Trexion Kameha Trexion Kameha - 7 months ago 13
Python Question

Python - Summary Statistics using date and name

In python, I have time series data. The key of the data is date and name, and the data has 4 attributes: A, B, C and D.

I need to do some summary data analysis on this dataset:

1) For each name, average of A, B, C and D

2) For each name, standard deviation of A, B, C, and D

3) For each name, count number of NaN's as a percentage of total for each A, B, C, and D

I am familiar with R but not python. If you can point me in the right direction that would be more than enough! Thank you.
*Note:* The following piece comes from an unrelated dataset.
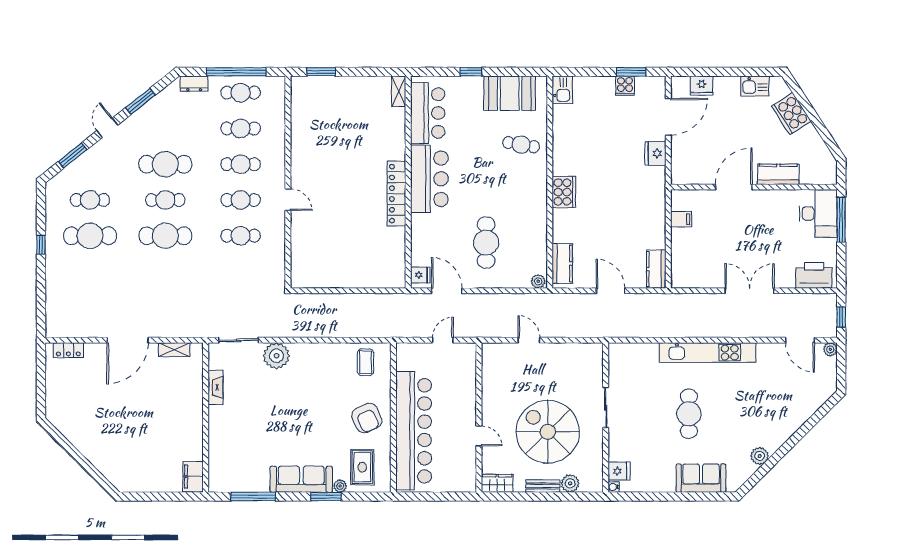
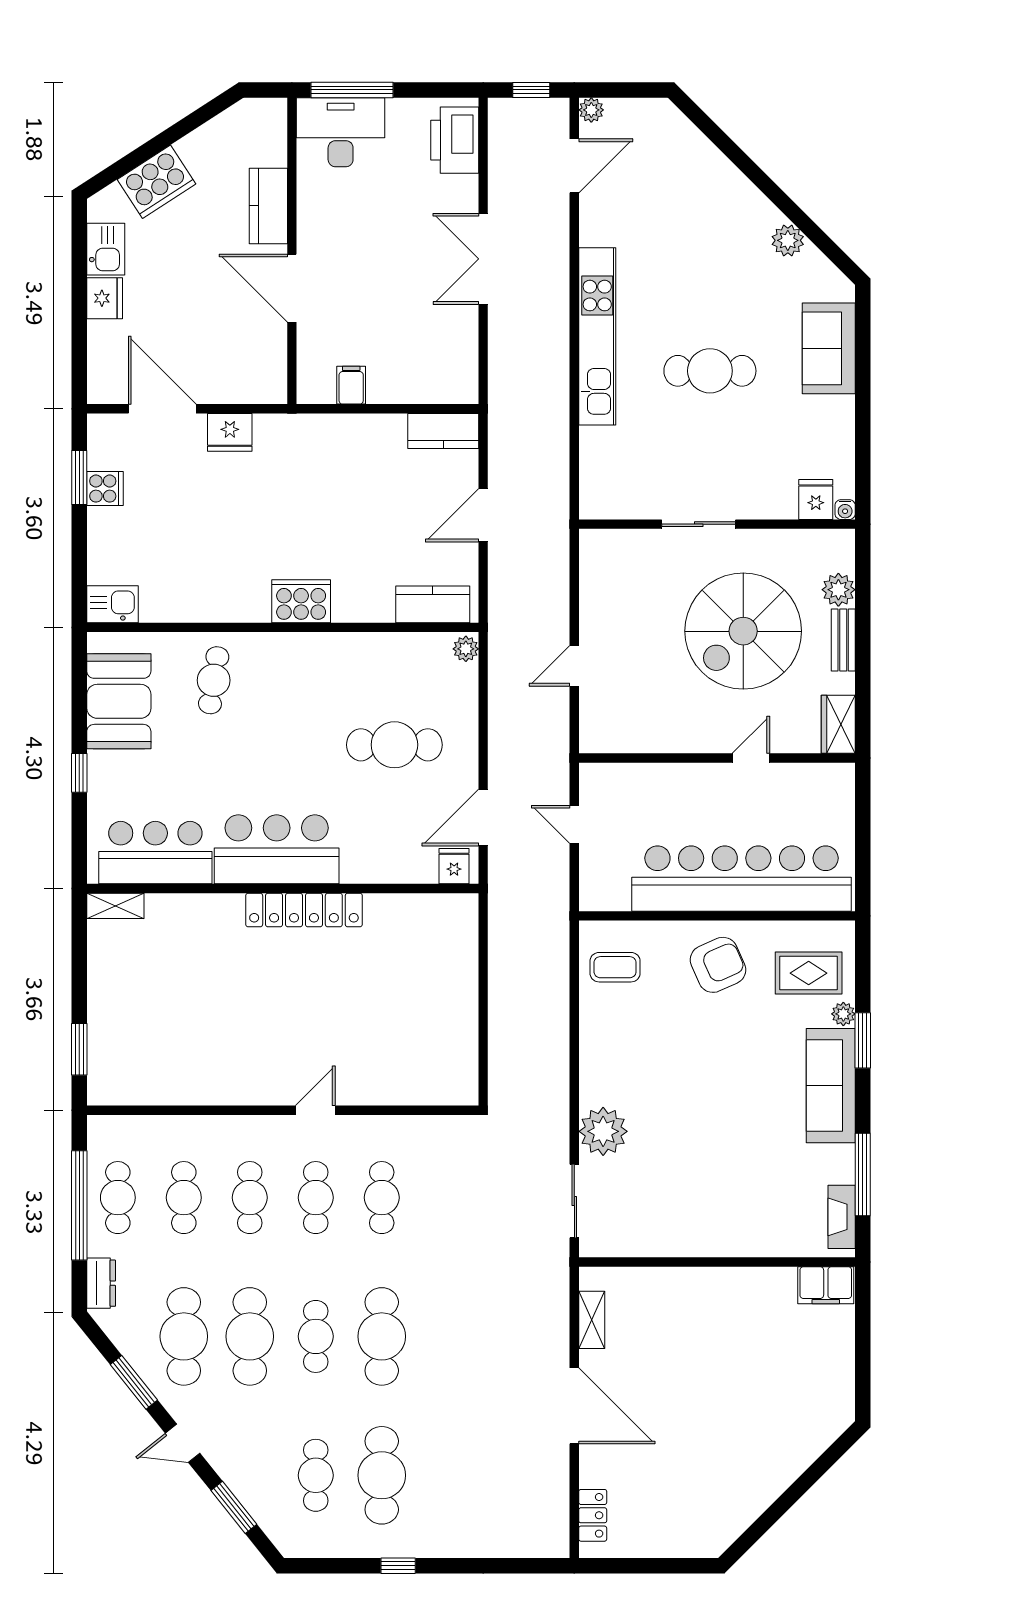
fridge: (702, 86) -> (105, 298), moved
cafe table: (165, 128) -> (184, 1336), added
fireplace: (215, 387) -> (842, 1217), moved, turned -90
asof_dt = pd.date_range('20151231','20160130')
df1=pd.DataFrame(np.random.randn(len(asof_dt),4),index=asof_dt,columns=('A','B','C','D'))
df1['name']='alpha'
df2=pd.DataFrame(np.random.randn(len(asof_dt),4),index=asof_dt,columns=('A','B','C','D'))
df2['name']='beta'
df3=pd.DataFrame(np.random.randn(len(asof_dt),4),index=asof_dt,columns=('A','B','C','D'))
df3['name']='gama'
df_total = pd.concat([df1,df2,df3])
df_total[['name','A','B','C']]

Answer

What you're looking for is groupBy.

For your example:

import pandas as pd

df_total.groupby(['name']).mean()
df_total.groupby(['name']).std()
df_total.groupby(['name']).apply(pd.isnull).sum() / df_total.groupBy(['name']).count()